- TASK DESCRIPTION -
As you restate the entries, keep every word intact and leave out whatever images they hold.

- MATERIAL TO PROCESS -
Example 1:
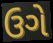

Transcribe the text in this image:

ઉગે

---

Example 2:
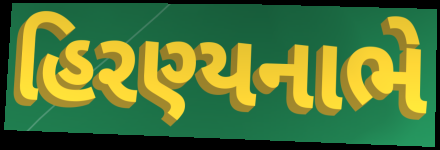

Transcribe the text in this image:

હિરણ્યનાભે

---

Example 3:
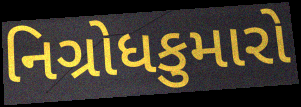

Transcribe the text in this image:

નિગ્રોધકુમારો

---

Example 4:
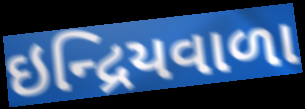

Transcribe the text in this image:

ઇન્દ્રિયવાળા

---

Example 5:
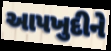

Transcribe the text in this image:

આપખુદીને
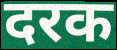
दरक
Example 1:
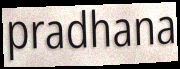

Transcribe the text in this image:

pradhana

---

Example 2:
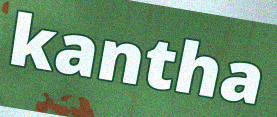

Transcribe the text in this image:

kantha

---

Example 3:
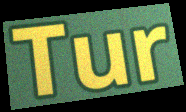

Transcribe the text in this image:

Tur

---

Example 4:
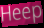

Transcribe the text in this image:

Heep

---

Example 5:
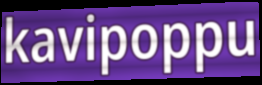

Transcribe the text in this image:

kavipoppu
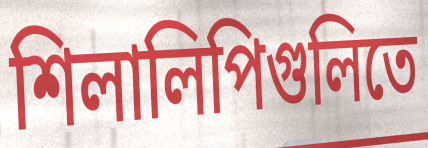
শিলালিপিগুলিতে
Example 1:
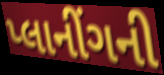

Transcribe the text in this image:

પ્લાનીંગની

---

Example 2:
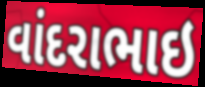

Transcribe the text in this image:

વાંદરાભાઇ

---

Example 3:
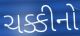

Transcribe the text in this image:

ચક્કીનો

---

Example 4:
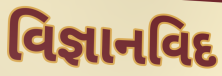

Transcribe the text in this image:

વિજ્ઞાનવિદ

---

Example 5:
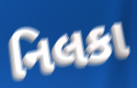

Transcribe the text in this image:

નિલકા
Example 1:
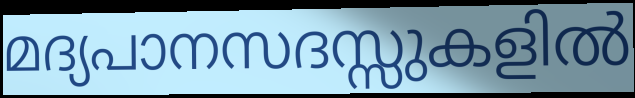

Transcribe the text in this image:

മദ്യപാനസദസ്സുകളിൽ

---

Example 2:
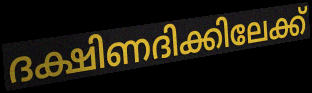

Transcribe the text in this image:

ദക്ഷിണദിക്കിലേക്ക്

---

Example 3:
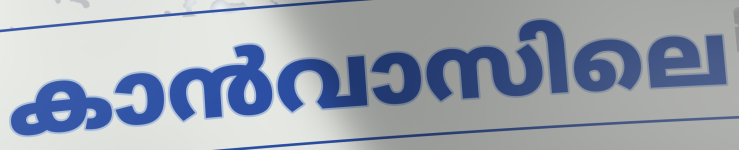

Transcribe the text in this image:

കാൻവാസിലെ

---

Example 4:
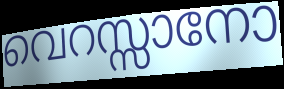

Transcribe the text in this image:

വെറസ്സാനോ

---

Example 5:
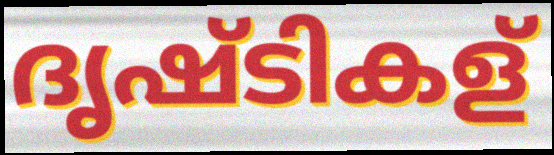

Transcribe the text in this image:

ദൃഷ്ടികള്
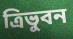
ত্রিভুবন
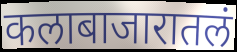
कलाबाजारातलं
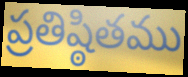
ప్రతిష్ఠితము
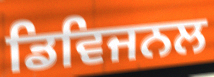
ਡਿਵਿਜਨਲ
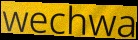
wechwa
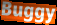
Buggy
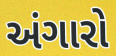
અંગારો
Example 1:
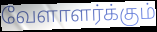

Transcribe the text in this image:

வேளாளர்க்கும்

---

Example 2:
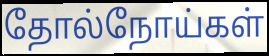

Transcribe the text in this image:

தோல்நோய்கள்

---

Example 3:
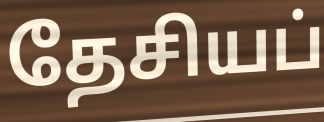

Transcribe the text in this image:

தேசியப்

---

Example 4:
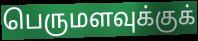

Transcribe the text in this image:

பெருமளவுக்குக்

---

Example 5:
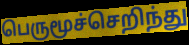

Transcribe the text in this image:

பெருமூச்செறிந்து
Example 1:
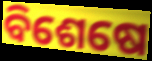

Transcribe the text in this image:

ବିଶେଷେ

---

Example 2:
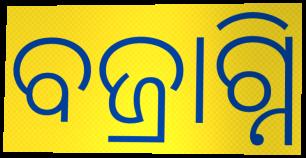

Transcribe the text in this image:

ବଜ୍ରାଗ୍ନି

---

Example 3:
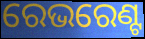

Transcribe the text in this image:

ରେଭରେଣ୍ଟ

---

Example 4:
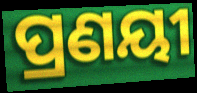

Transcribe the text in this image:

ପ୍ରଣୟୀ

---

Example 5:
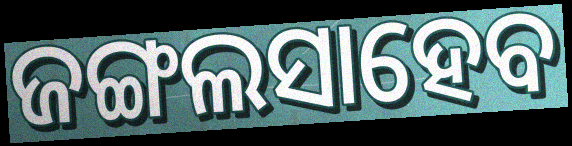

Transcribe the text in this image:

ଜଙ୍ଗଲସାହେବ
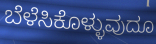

- EXPECTED ANSWER -
Example 1:

Transcribe the text in this image:

ઉગે

---

Example 2:

Transcribe the text in this image:

હિરણ્યનાભે

---

Example 3:

Transcribe the text in this image:

નિગ્રોધકુમારો

---

Example 4:

Transcribe the text in this image:

ઇન્દ્રિયવાળા

---

Example 5:

Transcribe the text in this image:

આપખુદીને
दरक
Example 1:

Transcribe the text in this image:

pradhana

---

Example 2:

Transcribe the text in this image:

kantha

---

Example 3:

Transcribe the text in this image:

Tur

---

Example 4:

Transcribe the text in this image:

Heep

---

Example 5:

Transcribe the text in this image:

kavipoppu
শিলালিপিগুলিতে
Example 1:

Transcribe the text in this image:

પ્લાનીંગની

---

Example 2:

Transcribe the text in this image:

વાંદરાભાઇ

---

Example 3:

Transcribe the text in this image:

ચક્કીનો

---

Example 4:

Transcribe the text in this image:

વિજ્ઞાનવિદ

---

Example 5:

Transcribe the text in this image:

નિલકા
Example 1:

Transcribe the text in this image:

മദ്യപാനസദസ്സുകളിൽ

---

Example 2:

Transcribe the text in this image:

ദക്ഷിണദിക്കിലേക്ക്

---

Example 3:

Transcribe the text in this image:

കാൻവാസിലെ

---

Example 4:

Transcribe the text in this image:

വെറസ്സാനോ

---

Example 5:

Transcribe the text in this image:

ദൃഷ്ടികള്
ত্রিভুবন
कलाबाजारातलं
ప్రతిష్ఠితము
ਡਿਵਿਜਨਲ
wechwa
Buggy
અંગારો
Example 1:

Transcribe the text in this image:

வேளாளர்க்கும்

---

Example 2:

Transcribe the text in this image:

தோல்நோய்கள்

---

Example 3:

Transcribe the text in this image:

தேசியப்

---

Example 4:

Transcribe the text in this image:

பெருமளவுக்குக்

---

Example 5:

Transcribe the text in this image:

பெருமூச்செறிந்து
Example 1:

Transcribe the text in this image:

ବିଶେଷେ

---

Example 2:

Transcribe the text in this image:

ବଜ୍ରାଗ୍ନି

---

Example 3:

Transcribe the text in this image:

ରେଭରେଣ୍ଟ

---

Example 4:

Transcribe the text in this image:

ପ୍ରଣୟୀ

---

Example 5:

Transcribe the text in this image:

ଜଙ୍ଗଲସାହେବ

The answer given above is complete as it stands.